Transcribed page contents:
****************

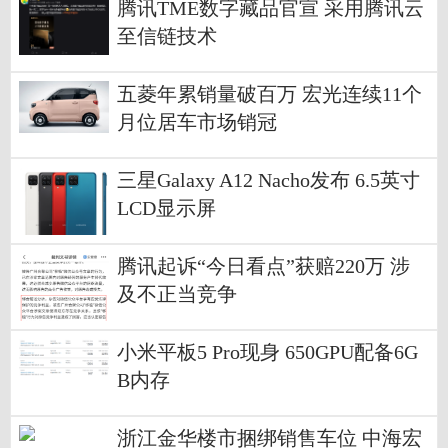
腾讯TME数字藏品官宣 采用腾讯云
至信链技术
五菱年累销量破百万 宏光连续11个
月位居车市场销冠
三星Galaxy A12 Nacho发布 6.5英寸
LCD显示屏
腾讯起诉“今日看点”获赔220万 涉
及不正当竞争
小米平板5 Pro现身 650GPU配备6G
B内存
浙江金华楼市捆绑销售车位 中海宏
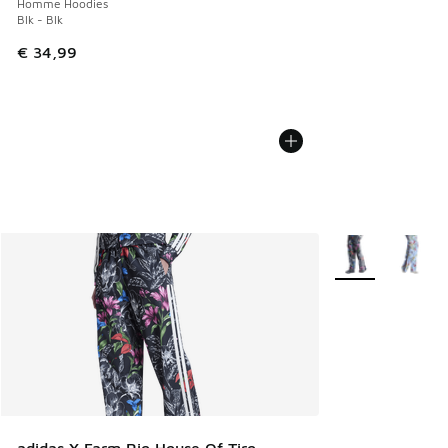
Homme Hoodies
Blk - Blk
€ 34,99
Plus de couleurs 
adidas X Farm Rio House Of Tiro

****************

## Problem statement
Omit the pictures, then give all the lines above again exactly.

## Answer for the task
腾讯TME数字藏品官宣 采用腾讯云
至信链技术
五菱年累销量破百万 宏光连续11个
月位居车市场销冠
三星Galaxy A12 Nacho发布 6.5英寸
LCD显示屏
腾讯起诉“今日看点”获赔220万 涉
及不正当竞争
小米平板5 Pro现身 650GPU配备6G
B内存
浙江金华楼市捆绑销售车位 中海宏
Homme Hoodies
Blk - Blk
€ 34,99
Plus de couleurs 
adidas X Farm Rio House Of Tiro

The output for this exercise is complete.